Copy out the records from the line with "genus: Branta" up to and including the line with "order: Hemiptera". Swap "common name" for "everyday name" and leave everything else unchanged.

------------------------

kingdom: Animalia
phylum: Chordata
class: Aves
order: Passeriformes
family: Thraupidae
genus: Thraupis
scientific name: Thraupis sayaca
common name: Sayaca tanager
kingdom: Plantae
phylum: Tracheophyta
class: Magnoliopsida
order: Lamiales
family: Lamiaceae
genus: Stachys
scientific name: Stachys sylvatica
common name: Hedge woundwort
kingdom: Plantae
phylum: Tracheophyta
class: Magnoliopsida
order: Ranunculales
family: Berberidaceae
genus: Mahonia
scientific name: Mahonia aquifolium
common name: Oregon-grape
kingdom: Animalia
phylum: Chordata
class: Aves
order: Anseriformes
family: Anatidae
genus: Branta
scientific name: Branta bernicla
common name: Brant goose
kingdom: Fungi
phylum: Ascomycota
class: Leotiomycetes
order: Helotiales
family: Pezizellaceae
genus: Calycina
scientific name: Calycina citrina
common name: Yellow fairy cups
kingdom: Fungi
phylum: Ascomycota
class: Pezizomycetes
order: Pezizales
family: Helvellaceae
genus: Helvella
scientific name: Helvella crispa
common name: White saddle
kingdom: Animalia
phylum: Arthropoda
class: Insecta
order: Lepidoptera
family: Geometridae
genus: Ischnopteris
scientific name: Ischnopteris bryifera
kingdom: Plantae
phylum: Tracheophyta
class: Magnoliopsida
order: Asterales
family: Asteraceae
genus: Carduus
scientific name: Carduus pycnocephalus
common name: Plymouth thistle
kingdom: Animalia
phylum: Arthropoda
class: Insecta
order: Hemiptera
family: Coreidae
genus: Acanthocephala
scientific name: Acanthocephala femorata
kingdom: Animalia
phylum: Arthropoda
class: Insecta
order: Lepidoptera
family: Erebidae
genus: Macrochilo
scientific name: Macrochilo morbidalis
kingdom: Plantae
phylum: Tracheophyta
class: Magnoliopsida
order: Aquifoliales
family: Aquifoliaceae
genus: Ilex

------------------------

> OUTPUT:
genus: Branta
scientific name: Branta bernicla
everyday name: Brant goose
kingdom: Fungi
phylum: Ascomycota
class: Leotiomycetes
order: Helotiales
family: Pezizellaceae
genus: Calycina
scientific name: Calycina citrina
everyday name: Yellow fairy cups
kingdom: Fungi
phylum: Ascomycota
class: Pezizomycetes
order: Pezizales
family: Helvellaceae
genus: Helvella
scientific name: Helvella crispa
everyday name: White saddle
kingdom: Animalia
phylum: Arthropoda
class: Insecta
order: Lepidoptera
family: Geometridae
genus: Ischnopteris
scientific name: Ischnopteris bryifera
kingdom: Plantae
phylum: Tracheophyta
class: Magnoliopsida
order: Asterales
family: Asteraceae
genus: Carduus
scientific name: Carduus pycnocephalus
everyday name: Plymouth thistle
kingdom: Animalia
phylum: Arthropoda
class: Insecta
order: Hemiptera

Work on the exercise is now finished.